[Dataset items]
+===+

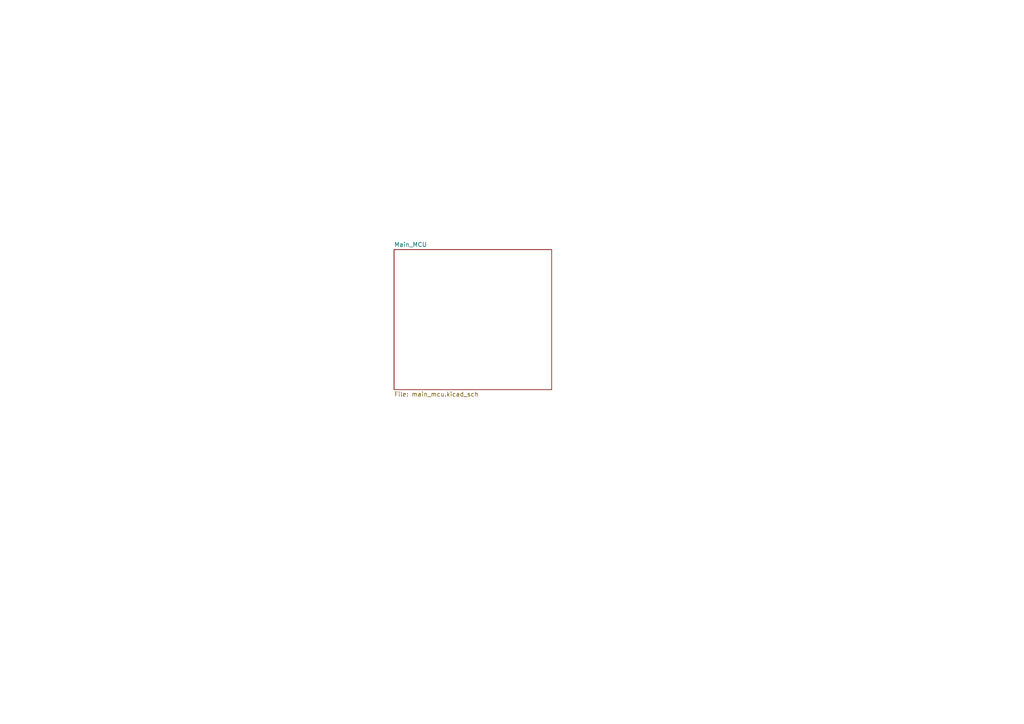
<source format=kicad_sch>
(kicad_sch
	(version 20231120)
	(generator "eeschema")
	(generator_version "8.0")
	(uuid "ab11133b-b546-4233-b741-8575932eb964")
	(paper "A4")
	(title_block
		(title "Development Board")
		(company "Helena Hounds")
	)
	(lib_symbols)
	(sheet
		(at 114.3 72.39)
		(size 45.72 40.64)
		(fields_autoplaced yes)
		(stroke
			(width 0.1524)
			(type solid)
		)
		(fill
			(color 0 0 0 0.0000)
		)
		(uuid "a553a54a-fe04-4dc9-a113-d63ce7e5925c")
		(property "Sheetname" "Main_MCU"
			(at 114.3 71.6784 0)
			(effects
				(font
					(size 1.27 1.27)
				)
				(justify left bottom)
			)
		)
		(property "Sheetfile" "main_mcu.kicad_sch"
			(at 114.3 113.6146 0)
			(effects
				(font
					(size 1.27 1.27)
				)
				(justify left top)
			)
		)
		(instances
			(project "Dev_Board"
				(path "/ab11133b-b546-4233-b741-8575932eb964"
					(page "2")
				)
			)
		)
	)
	(sheet_instances
		(path "/"
			(page "1")
		)
	)
)

</source>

+===+

▶ [YOUR INSTRUCTIONS] Send back every record exactly as it stands, except the pictures.

▶ [EXERCISE RESPONSE]
<source format=kicad_sch>
(kicad_sch
	(version 20231120)
	(generator "eeschema")
	(generator_version "8.0")
	(uuid "ab11133b-b546-4233-b741-8575932eb964")
	(paper "A4")
	(title_block
		(title "Development Board")
		(company "Helena Hounds")
	)
	(lib_symbols)
	(sheet
		(at 114.3 72.39)
		(size 45.72 40.64)
		(fields_autoplaced yes)
		(stroke
			(width 0.1524)
			(type solid)
		)
		(fill
			(color 0 0 0 0.0000)
		)
		(uuid "a553a54a-fe04-4dc9-a113-d63ce7e5925c")
		(property "Sheetname" "Main_MCU"
			(at 114.3 71.6784 0)
			(effects
				(font
					(size 1.27 1.27)
				)
				(justify left bottom)
			)
		)
		(property "Sheetfile" "main_mcu.kicad_sch"
			(at 114.3 113.6146 0)
			(effects
				(font
					(size 1.27 1.27)
				)
				(justify left top)
			)
		)
		(instances
			(project "Dev_Board"
				(path "/ab11133b-b546-4233-b741-8575932eb964"
					(page "2")
				)
			)
		)
	)
	(sheet_instances
		(path "/"
			(page "1")
		)
	)
)

</source>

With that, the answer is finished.